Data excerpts
══════════════════════════════
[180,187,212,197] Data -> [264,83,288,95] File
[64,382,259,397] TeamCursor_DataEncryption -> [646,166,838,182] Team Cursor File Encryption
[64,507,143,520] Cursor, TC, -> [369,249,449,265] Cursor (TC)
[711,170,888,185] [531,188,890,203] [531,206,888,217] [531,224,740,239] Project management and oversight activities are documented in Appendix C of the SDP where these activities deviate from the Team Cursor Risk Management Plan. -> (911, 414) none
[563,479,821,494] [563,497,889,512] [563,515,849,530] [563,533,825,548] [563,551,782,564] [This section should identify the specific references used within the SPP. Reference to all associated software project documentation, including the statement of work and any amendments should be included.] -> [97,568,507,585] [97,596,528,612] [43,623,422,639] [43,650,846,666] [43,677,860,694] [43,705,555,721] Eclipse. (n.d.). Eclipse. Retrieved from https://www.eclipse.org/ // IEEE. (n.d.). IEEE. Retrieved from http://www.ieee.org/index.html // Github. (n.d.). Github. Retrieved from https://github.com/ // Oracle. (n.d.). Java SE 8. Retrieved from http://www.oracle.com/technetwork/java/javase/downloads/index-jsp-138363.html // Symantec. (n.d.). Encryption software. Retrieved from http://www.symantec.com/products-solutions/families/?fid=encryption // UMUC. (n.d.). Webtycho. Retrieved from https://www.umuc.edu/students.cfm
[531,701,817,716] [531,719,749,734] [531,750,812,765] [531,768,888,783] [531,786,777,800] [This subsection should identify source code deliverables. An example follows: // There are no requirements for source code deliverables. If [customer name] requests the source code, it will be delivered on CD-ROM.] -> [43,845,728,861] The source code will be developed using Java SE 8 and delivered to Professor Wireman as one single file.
══════════════════════════════
ACTIVITY: Nothing but the lines from the one containing "[64,382,259,397] TeamCursor_DataEncryption ->" through the last line of the data above should be set down, word for word.

ANSWER SPACE:
[64,382,259,397] TeamCursor_DataEncryption -> [646,166,838,182] Team Cursor File Encryption
[64,507,143,520] Cursor, TC, -> [369,249,449,265] Cursor (TC)
[711,170,888,185] [531,188,890,203] [531,206,888,217] [531,224,740,239] Project management and oversight activities are documented in Appendix C of the SDP where these activities deviate from the Team Cursor Risk Management Plan. -> (911, 414) none
[563,479,821,494] [563,497,889,512] [563,515,849,530] [563,533,825,548] [563,551,782,564] [This section should identify the specific references used within the SPP. Reference to all associated software project documentation, including the statement of work and any amendments should be included.] -> [97,568,507,585] [97,596,528,612] [43,623,422,639] [43,650,846,666] [43,677,860,694] [43,705,555,721] Eclipse. (n.d.). Eclipse. Retrieved from https://www.eclipse.org/ // IEEE. (n.d.). IEEE. Retrieved from http://www.ieee.org/index.html // Github. (n.d.). Github. Retrieved from https://github.com/ // Oracle. (n.d.). Java SE 8. Retrieved from http://www.oracle.com/technetwork/java/javase/downloads/index-jsp-138363.html // Symantec. (n.d.). Encryption software. Retrieved from http://www.symantec.com/products-solutions/families/?fid=encryption // UMUC. (n.d.). Webtycho. Retrieved from https://www.umuc.edu/students.cfm
[531,701,817,716] [531,719,749,734] [531,750,812,765] [531,768,888,783] [531,786,777,800] [This subsection should identify source code deliverables. An example follows: // There are no requirements for source code deliverables. If [customer name] requests the source code, it will be delivered on CD-ROM.] -> [43,845,728,861] The source code will be developed using Java SE 8 and delivered to Professor Wireman as one single file.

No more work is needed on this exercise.